Ms. Piccolo testified to having reviewed plaintiff’s claims, and stated why further verification was needed. As a result, she prepared verification letters and placed them in “a bin slot . . . within the department,” to be “picked up by the clerical department.” She further testified that if mail was not delivered and came back to her office, the address would be checked, and if it was wrong, it would be corrected and re-mailed. However, Ms. Piccolo candidly admitted to not knowing the mailroom procedure:
“Q: Do you have personal knowledge of the actual policies of the people who handle that mail that’s returned?[*3]
“A: Personal knowledge, yes.
“Q: Personal knowledge as in you observe them do their day to day job with respect to . . . receipt of mail returned?
“A: No.
“Q: Nor with any of their other responsibilities with respect to mailing, correct?
“A: Correct.”
It is well established that the decision of the fact-finding court should not be disturbed unless it is obvious that the court’s conclusion could not be reached under any fair interpretation of the evidence. (Frame v Maynard, 78 AD3d 508 [1st Dept 2010].) Further, the burden is on the insurer to establish proper and timely mailing of verification requests. (Westchester Med. Ctr. v Progressive Cas. Ins. Co., 6 Misc 3d 1039[A], 2005 NY Slip Op 50348[U] [Nassau Dist Ct 2005]; see Lehrer McGovern Bovis, Inc. v Public Serv. Mut. Ins. Co., 268 AD2d 388 [1st Dept 2000].)

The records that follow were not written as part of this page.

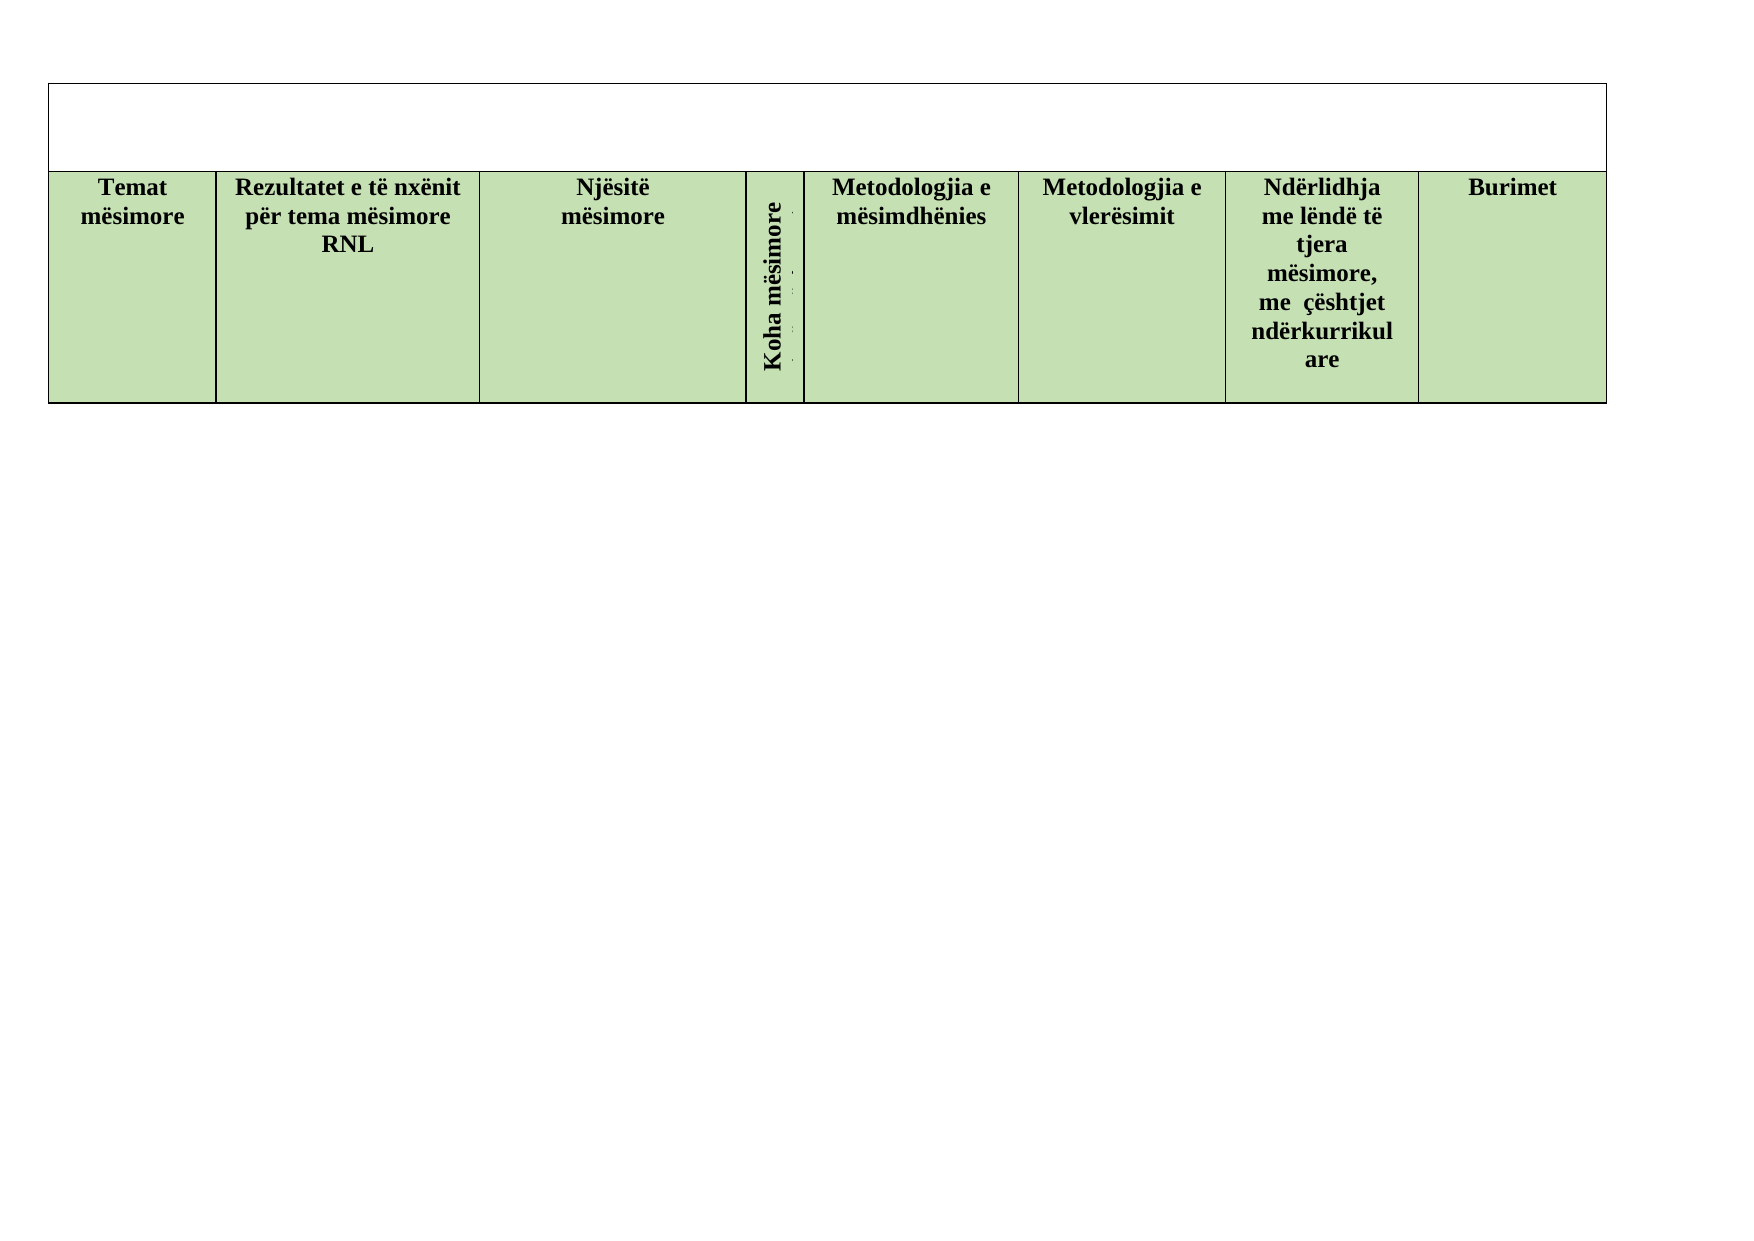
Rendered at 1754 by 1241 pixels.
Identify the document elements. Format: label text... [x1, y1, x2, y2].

table_cell Koha mësimore (orë mësimore) [747, 172, 803, 402]
table_cell Metodologjia e vlerësimit [1019, 172, 1225, 402]
table_cell Ndërlidhja me lëndë të tjera mësimore, me çështjet ndërkurrikulare [1226, 172, 1418, 402]
table_cell Metodologjia e mësimdhënies [805, 172, 1018, 402]
table_cell Rezultatet e të nxënit për tema mësimore RNL [217, 172, 479, 402]
table_cell Temat mësimore [49, 172, 215, 402]
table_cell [49, 84, 1606, 171]
table_cell Burimet [1419, 172, 1606, 402]
table_cell Njësitë mësimore [480, 172, 745, 402]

As noted in Badio v Liberty Mut. Fire Ins. Co. (12 AD3d 229, 230 [1st Dept 2004]): “An insurer is entitled to a presumption that a [request] was received when the proof exhibits an office practice and procedure . . . which shows that the [request has]{**31 Misc 3d at 17} been duly addressed and mailed.” (Emphasis added and internal quotation marks omitted.) In that case, “Liberty Mutual did present the testimony of an employee who possessed personal knowledge of the office mailing practice, including how the mail was picked up and counted, and how the names and addresses on each item were confirmed.” (Id.)
Clearly Ms. Piccolo, who placed her letters in a bin slot within her own particular department, did not know whether such letters were put in a postal box that day. Nor did she have personal knowledge regarding even the basic mailing practice and procedure of her company. In Westchester Med. Ctr. v Countrywide Ins. Co. (45 AD3d 676 [2d Dept 2007]), defendant contended that a claim for payment was premature because plaintiff failed to respond to its verification requests. However, the Court, in holding that the statements by a supervisor employed in defendant’s claims department were insufficient, noted that she “had no personal knowledge that the verification requests were actually mailed on the dates they were issued.” (Id. at 676.) The Court further stated that “her conclusory allegations regarding the defendant’s office practice and procedure failed to establish that [it] was designed to ensure that the verification requests were . . . properly mailed.” (Id. at 676-677; accord Modern Psychiatric Servs. P.C. v Progressive Ins. Co., 10 Misc 3d 145[A], 2006 NY Slip Op 50143[U] [App Term, 2d Dept 2006]; Careplus Med. Supply Inc. v Travelers Home & Mar. Ins. Co., 7 Misc 3d 133[A], 2005 NY Slip Op 50648[U] [App Term, 2d Dept 2005].)
Accordingly, the judgment in favor of plaintiff should not be disturbed.
McKeon, P.J., and Shulman, J., concur; Schoenfeld, J., dissents in a separate opinion.